それから、これは「楽器が違う」ということにも関連しますが、ホールなど本番の会場では音の聴こえ方が全く違うことがあります。

今回の発表会では、府中の森芸術劇場ウィーンホールを利用させていただきましたが、とても良く響くホールなので、演奏していて自分の音が出ていないように聴こえても、客席ではちゃんと聴こえている(結構大きく聴こえている)という現象もありました。

また、今回は無かったですが、残響が多く聴こえてしまうと、ミスタッチしたわけではないのに、違う音に聴こえることもあったりします。

耳はいつもの音を覚えているので、予想と違う響きが出てくると驚きます。実際、私は弾き始めた瞬間に驚いたことが何度もあります。その衝撃で、次の瞬間の動作が狂ってしまい、結果おかしな演奏になってしまうのです。

 

という訳で、楽器演奏に関しては、本番は練習と条件が異なることが大前提となります。ですから、練習で出来ていたことが本番で出来なかった、というのも特に気に病む必要は無いのですね。そんなこと気にしていたら、私なんて二度と人前で弾けませんし(笑)

 

本番中の思考

ここまでは、環境面について述べてきましたが、本番と練習とでは「自分自身」も変わってしまうことが多いと思います。

私の場合、本番になると妙に頭が冴えます。そして余計なことまで考えてしまうのです。例えば、次の音なんだっけ?とか…

子供の頃は自己分析ができていなかったので、そのための対策をせず、だいぶ痛い目を見てきました。
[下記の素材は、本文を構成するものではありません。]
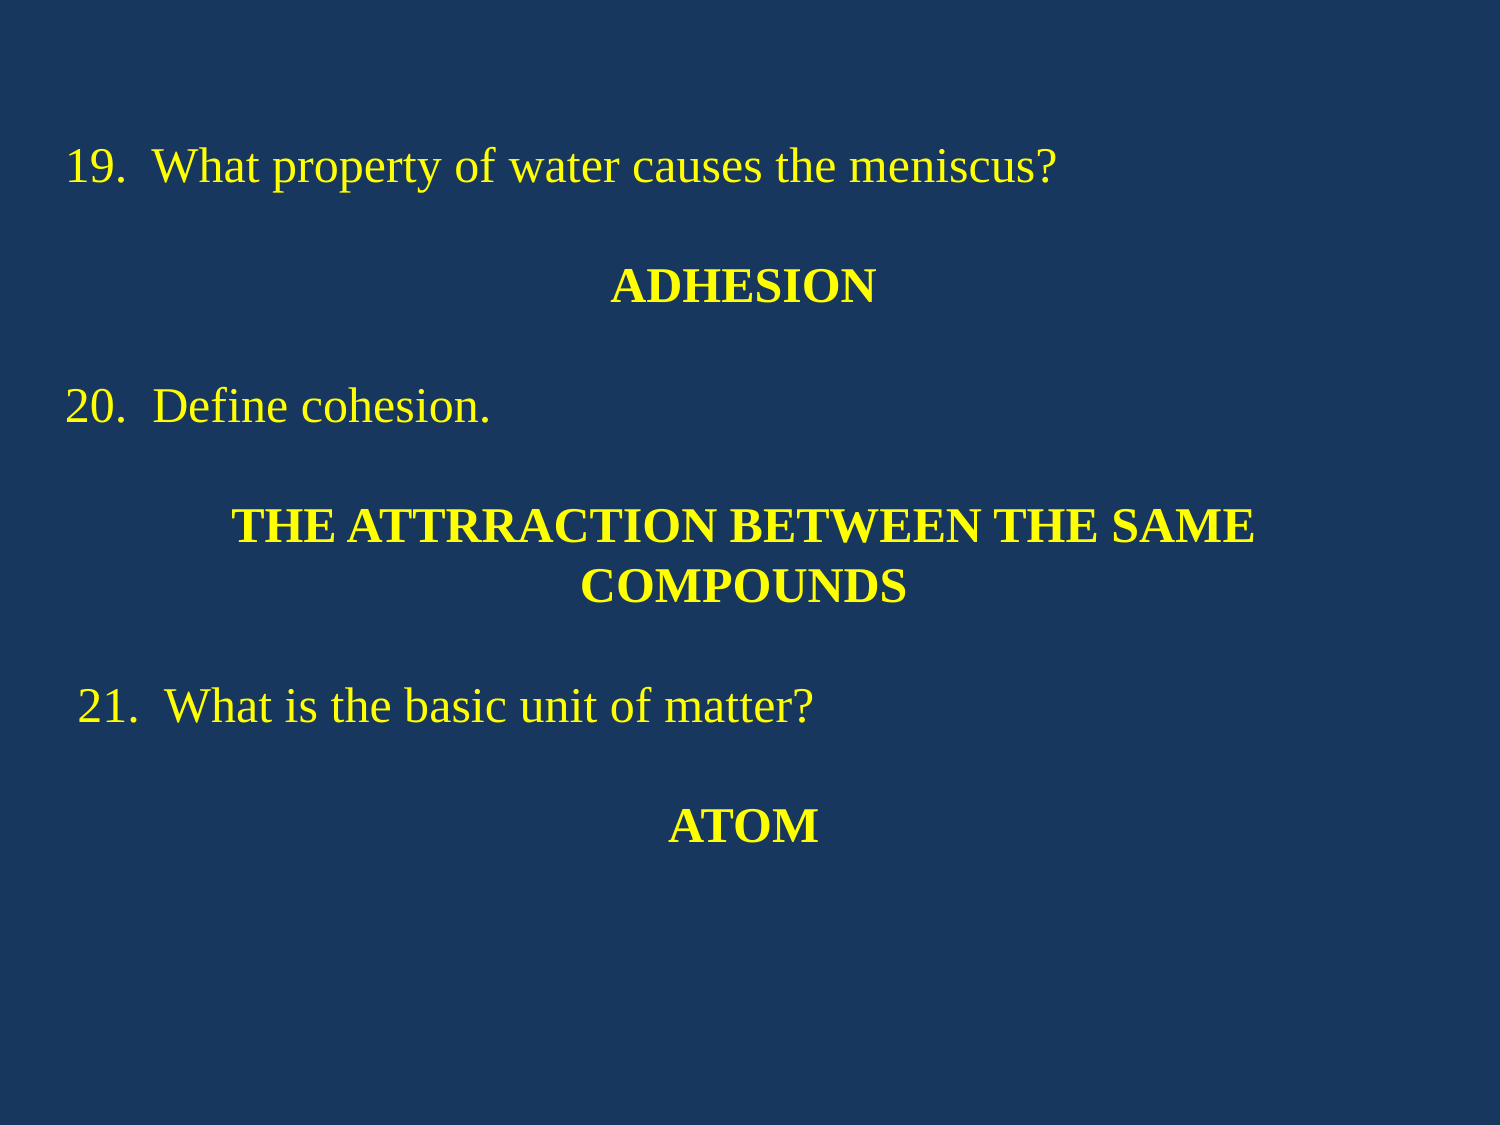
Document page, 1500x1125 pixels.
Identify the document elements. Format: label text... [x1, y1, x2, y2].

text_box 19. What property of water causes the meniscus? ADHESION 20. Define cohesion. THE ATTRRACTION BETWEEN THE SAME COMPOUNDS 21. What is the basic unit of matter? ATOM [50, 124, 1438, 860]
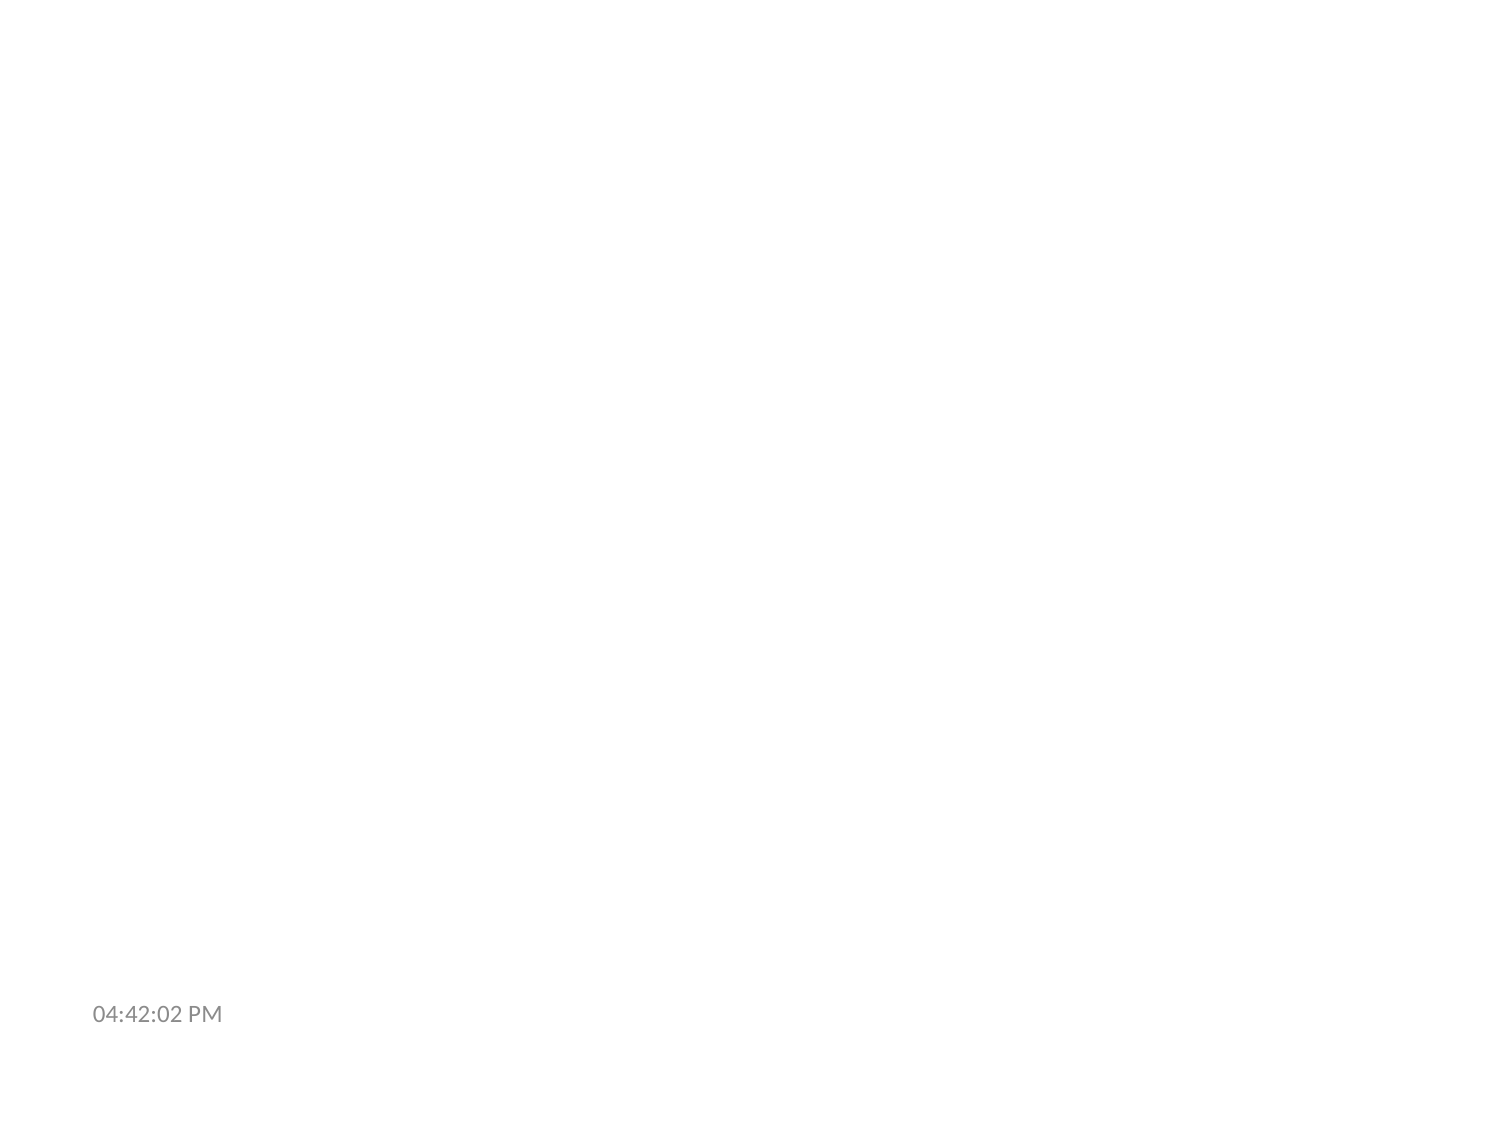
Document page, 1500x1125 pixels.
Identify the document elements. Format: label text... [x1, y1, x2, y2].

text_box 3:35:09 PM [77, 982, 428, 1043]
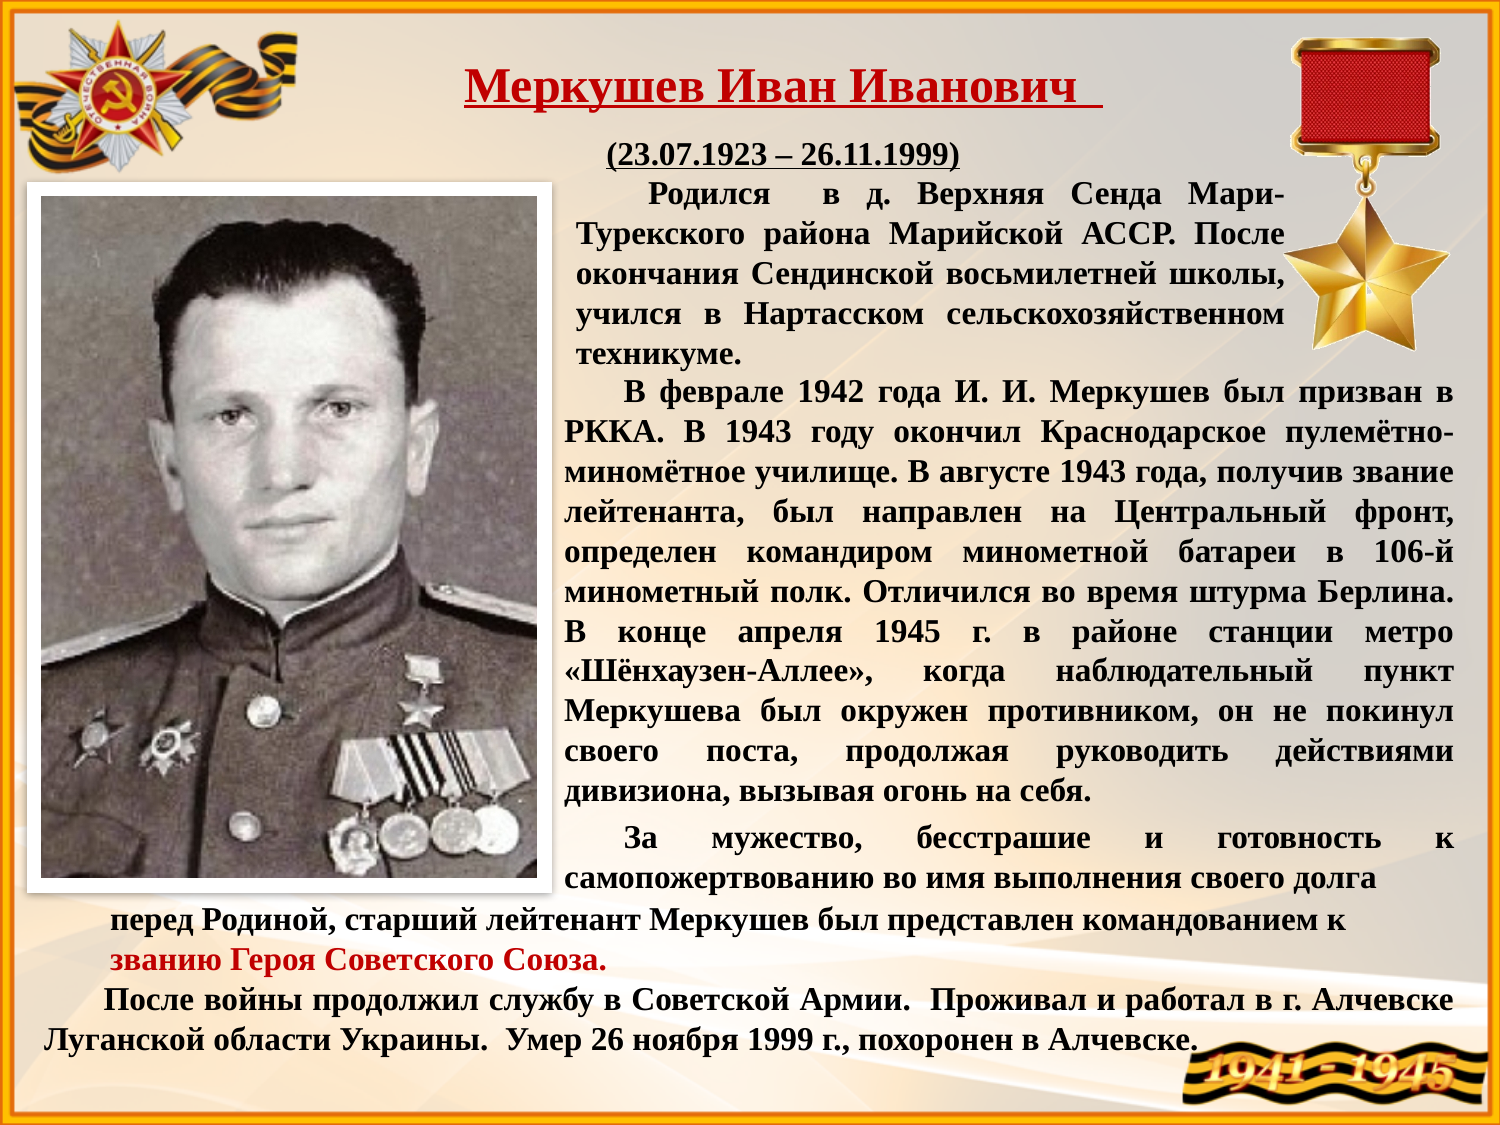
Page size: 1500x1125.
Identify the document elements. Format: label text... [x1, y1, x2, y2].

title Меркушев Иван Иванович (23.07.1923 – 26.11.1999) [312, 70, 1254, 165]
list В феврале 1942 года И. И. Меркушев был призван в РККА. В 1943 году окончил Краснодарское пулемётно-миномётное училище. В августе 1943 года, получив звание лейтенанта, был направлен на Центральный фронт, определен командиром минометной батареи в 106-й минометный полк. Отличился во время штурма Берлина. В конце апреля 1945 г. в районе станции метро «Шёнхаузен-Аллее», когда наблюдательный пункт Меркушева был окружен противником, он не покинул своего поста, продолжая руководить действиями дивизиона, вызывая огонь на себя. За мужество, бесстрашие и готовность к самопожертвованию во имя выполнения своего долга [557, 361, 1471, 890]
text_box Родился в д. Верхняя Сенда Мари-Турекского района Марийской АССР. После окончания Сендинской восьмилетней школы, учился в Нартасском сельскохозяйственном техникуме. [561, 163, 1301, 484]
picture [0, 0, 1500, 1125]
text_box перед Родиной, старший лейтенант Меркушев был представлен командованием к званию Героя Советского Союза. После войны продолжил службу в Советской Армии. Проживал и работал в г. Алчевске Луганской области Украины. Умер 26 ноября 1999 г., похоронен в Алчевске. [29, 890, 1471, 1065]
最近ようやく自分の思考の癖が把握できるようになってきて、練習の仕方も 工夫するようになってきましたが。

逆に、本番になると頭が真っ白になるという人もいますね。

どちらにしても、練習時とは違った思考に陥ってしまうということに変わりはないです。

では皆さん、練習している時は何を考えていますか?

読譜を始める時は、鍵盤の位置や指使いなど考えることが色々あります。

ですが、指が慣れてくると、無意識に弾けるようになってしまうのです。ボーっとしていても弾けてしまうのですね。

そうなるくらいまで曲を身体に馴染ませることは大事だと思いますが、その状態で本番に臨むのは危険です。殆どの場合、そんなリラックスした状態で本番を迎えられることは、まずないからです。

それに、多少の緊張感があった方が良い演奏ができるはずですから、いくら慣れている曲でも、本番前には緊張感を持った状態で弾く練習をしておくことをお勧めします。

そして、私のように「本番余計な事を考えてしまう」という方には、本番中に考えそうな余計な事を予測しながら練習することもお勧めしておきます。

 

最後に

結局、本番と練習は違うものと割り切って、それを楽しむようにするのが一番だと思います。

立派なコンサートグランドで弾けること、響きの良いコンサートホールで弾けること、色んな人に聴いてもらえること、緊張したり不安になったりする自分、などなど、普段と違う事を全部楽しむようにしてみてください。

発表会を運営する側としては、参加した皆さんにとって良い経験になってくれることが願いです。

 

最後までお読みいただき、ありがとうございました。